Seine Katze ist tot, wie kann ich es ihm sagen?


Boulou Haarball, sein kleiner Spielkamerad, ist tot. Wie können Sie Ihrem Kind dieses Verschwinden mitteilen und ihm helfen, es zu überwinden?

Zwischen Spielen und Umarmungen waren Ihr Kind und sein Haarball unzertrennlich. Dieses Verschwinden stört Sie so sehr, dass Sie die Neuigkeiten nicht mehr verkünden müssen.

Seine Katze ist tot. Was soll ich ihm sagen?

  • Die wahrheit! Verstecken Sie vor allem nicht den Tod Ihres Kindes vor seinem Tier. Glauben Sie, dass er es vermeiden wird, traurig zu sein, indem er ihm mitteilt, dass seine Katze gestohlen oder verloren wurde? Vergiss! Zu sagen, dass er "weg" ist, erhöht nur seine Qual. Er wird sich fragen, welchen Fehler er möglicherweise begangen hat, damit sein Freund weggeht. Außerdem wird er auf seine Rückkehr warten, was die Aufnahme eines neuen Tieres erschweren kann. Ganz zu schweigen davon, dass sein Vertrauen in Sie an dem Tag einen Schlag erleiden könnte, an dem er die Wahrheit versteht.
  • Sei es ein Verkehrsunfall, ein natürlicher Tod oder eine Krankheit Nachdem Sie das Tier eingeschläfert haben, melden Sie die Fakten, wie sie aufgetreten sind. Natürlich nicht im Detail, aber erklären Sie ihm zum Beispiel, dass der Tierarzt seine Katze permanent mit einem Stich einschläfern muss, um nicht zu leiden. Seien Sie klar: Das Tier wird nicht zurückkommen, aber es tut nicht mehr weh.
  • Verstecke deine eigene Traurigkeit nicht. Es ist normal, dass das Verschwinden des Tieres auch Sie betrifft. Bleib vor allem du selbst. Das Unterdrücken Ihrer Tränen würde Ihr Kind dazu ermutigen, dasselbe zu tun.
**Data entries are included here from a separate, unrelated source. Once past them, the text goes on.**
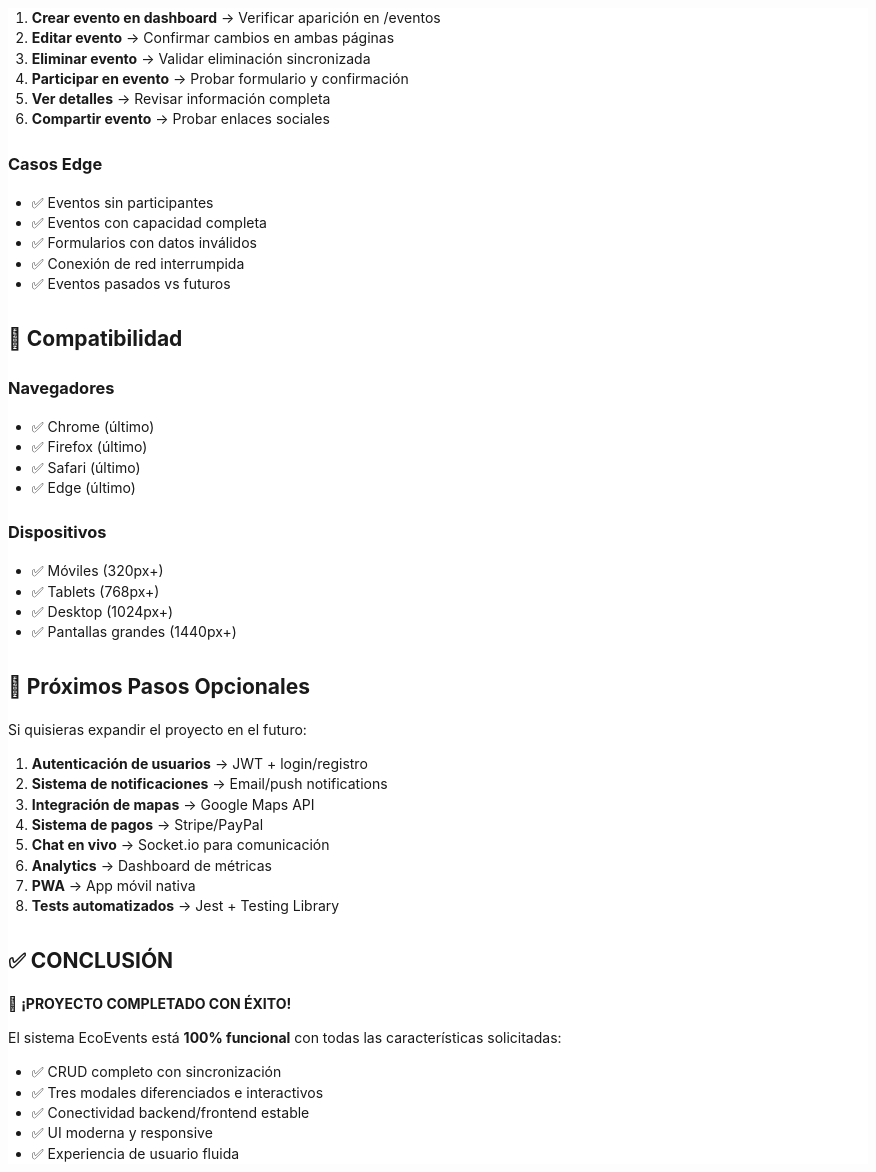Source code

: 1. **Crear evento en dashboard** → Verificar aparición en /eventos
2. **Editar evento** → Confirmar cambios en ambas páginas
3. **Eliminar evento** → Validar eliminación sincronizada
4. **Participar en evento** → Probar formulario y confirmación
5. **Ver detalles** → Revisar información completa
6. **Compartir evento** → Probar enlaces sociales

### Casos Edge

- ✅ Eventos sin participantes
- ✅ Eventos con capacidad completa
- ✅ Formularios con datos inválidos
- ✅ Conexión de red interrumpida
- ✅ Eventos pasados vs futuros

## 📱 Compatibilidad

### Navegadores

- ✅ Chrome (último)
- ✅ Firefox (último)
- ✅ Safari (último)
- ✅ Edge (último)

### Dispositivos

- ✅ Móviles (320px+)
- ✅ Tablets (768px+)
- ✅ Desktop (1024px+)
- ✅ Pantallas grandes (1440px+)

## 🎯 Próximos Pasos Opcionales

Si quisieras expandir el proyecto en el futuro:

1. **Autenticación de usuarios** → JWT + login/registro
2. **Sistema de notificaciones** → Email/push notifications
3. **Integración de mapas** → Google Maps API
4. **Sistema de pagos** → Stripe/PayPal
5. **Chat en vivo** → Socket.io para comunicación
6. **Analytics** → Dashboard de métricas
7. **PWA** → App móvil nativa
8. **Tests automatizados** → Jest + Testing Library

## ✅ CONCLUSIÓN

🎉 **¡PROYECTO COMPLETADO CON ÉXITO!**

El sistema EcoEvents está **100% funcional** con todas las características solicitadas:

- ✅ CRUD completo con sincronización
- ✅ Tres modales diferenciados e interactivos
- ✅ Conectividad backend/frontend estable
- ✅ UI moderna y responsive
- ✅ Experiencia de usuario fluida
Das Teilen eines Satzes mit ihm kann ihm jedoch später helfen, andere Leiden auszudrücken.

Wie wird er reagieren?

Die Reaktion jedes Kindes, die Sie manchmal überraschen wird. Es liegt an Ihnen, sich an sein Verhalten anzupassen. So geht's:

  • Er weint nicht? Vor dem 5. Lebensjahr ist der Tod kaum bekannt. Ein Kind stellt es sich nicht als einen dauerhaften oder irreversiblen Zustand vor, sondern als etwas Vorübergehendes, ein bisschen wie Schlaf. Denken Sie nicht, dass er Gleichgültigkeit zeigt. Er vermisst seinen Begleiter, vor allem aber für Spiele. Er erwartet seine baldige Rückkehr. Erst später, ab 7 oder 8 Jahren, reagiert ein Kind mit mehr Emotionen. Er ist dann in der Lage, diese endgültige Abweichung zu verstehen.